How cloud encryption can provide security without disrupting functionality

by David Shepherd, Vice President Asia Pacific and Japan at Bitglass

Credit: ID 114230736 © Setiawanarief111 | Dreamstime.com

Today, most companies have shifted how they operate in order to pursue the many benefits that can be found with public cloud applications. However, this shift has also introduced a number of previously unseen data security and compliance issues. This is because many of the most popular cloud applications provide very little visibility or control over how sensitive data is handled once in the cloud. Regardless, users are simply expected to trust that their data is being kept secure within these apps. 

Of course, many IT departments are overjoyed with this approach because it takes a significant amount of stress out of operationalising business applications. However, for security teams, it has the opposite effect. Without visibility and control over data flowing to and stored within cloud apps,  it is hard to ensure that corporate information is truly secure. As such, security teams have sought to leverage encryption techniques as a way to shore up protection of data in the cloud.

The primary driver for cloud encryption is the need to ensure that intellectual property, trade secrets, and regulated data (such as customer payment card information) is indecipherable and unusable if stolen in a breach or accessed illegitimately. For others, they are led to cloud encryption by data residency concerns, meaning that they want information to be secured wherever it is physically stored. In apps like  Salesforce,  this information exists as structured data (fields or columns). In file sharing apps like Box, it  is stored as unstructured data (files). In both cases, the most commonly used tool for encryption is a cloud access security broker (CASB). 

Encrypting data in the cloud can be tricky

CASBs mediate connections between cloud apps and the outside world via a combination of proxies and API connectors to applications. In doing so, they create a focal point of visibility and control for cloud applications in use, with controls taking the form of data  loss prevention, contextual access control and all importantly, encryption of cloud data at rest. 

Unfortunately, using  a CASB for encryption is not without its challenges. In  order to preserve  application functionality after data is encrypted, some  CASBs actually reduce the strength of the encryption. When data is encrypted, the application is unable to read the encrypted data and therefore loses the ability to do anything with it. The  Search function is perhaps the best example of this. If a  customer file is encrypted and a sales person attempts to  search for it, the application would not be able to read the file and therefore the search function would be  broken. Reducing the encryption strength allows a CASB vendor to “crack” its own encryption in order to allow critical functions like search. 

These functionality issues can seriously impede the productivity benefits of adopting cloud applications in the first place. And so, some CASBs “solve” the issues by  limiting the strength of the cryptographic algorithm used. Of course, in doing so, it severely impairs the overall effectiveness of the encryption, making data much more vulnerable.  This  has  left many businesses with a difficult trade-off between lost functionality or sub-optimal security,  neither option being particularly appealing.

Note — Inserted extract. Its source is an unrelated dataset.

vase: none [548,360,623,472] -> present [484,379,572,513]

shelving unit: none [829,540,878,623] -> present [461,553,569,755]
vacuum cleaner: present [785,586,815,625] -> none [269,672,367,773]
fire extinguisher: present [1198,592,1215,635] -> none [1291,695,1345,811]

Solving the security and functionality trade-off

The latest development in cloud encryption is one that takes a “split index” approach to searching  cloud-based data, which gives businesses the best of both worlds. When first deployed, API connections are used to analyse cloud  applications in use, identify sensitive data, and let the business decide  exactly what it wants to encrypt. The  CASB will then replace all sensitive data with copies that  have been encrypted. The business retains control over the encryption keys in this scenario. The encrypted data can then be stored in the cloud app or on premises. In the latter case, the only thing stored in the cloud application is an encrypted pointer to where the data lies in the local data store.

The split index  approach preserves search by moving the search functionality from the app to the CASB. As data is encrypted, an encrypted local search index is generated on  premises, with pointers to the encrypted data associated with the relevant keywords in the index. When a user searches for data, the search query is executed against this local index, returning all of the associated pointers to the CASB. It then searches the application for those pointers and retrieves the encrypted files or records, decrypting the data for the user on the fly.

From there, sensitive data is divulged on a need-to-know basis. Because it’s encrypted in the app, it’s not readable by prying eyes such as the rogue cloud vendor employee or the occasional over-reaching government entity. Even within the  business, access is provided by policy,  giving the security team complete control over who can access what and when. This has become even more critical since the introduction in Australia earlier this year of the Notifiable Data Breaches scheme that has made it a requirement for organisations to publicly announce a data breach if sensitive personal data has been compromised. 

For many businesses, there can be a resentment within security teams over public cloud applications because of the data security headaches that they can pose. Cloud encryption offers a solution to this situation, but businesses shouldn’t have to choose between app  functionality and data security. The split  index approach to encryption enables businesses to benefit from public cloud applications without causing problems for their IT security teams, meaning that employees are allowed to work efficiently and data is kept safe.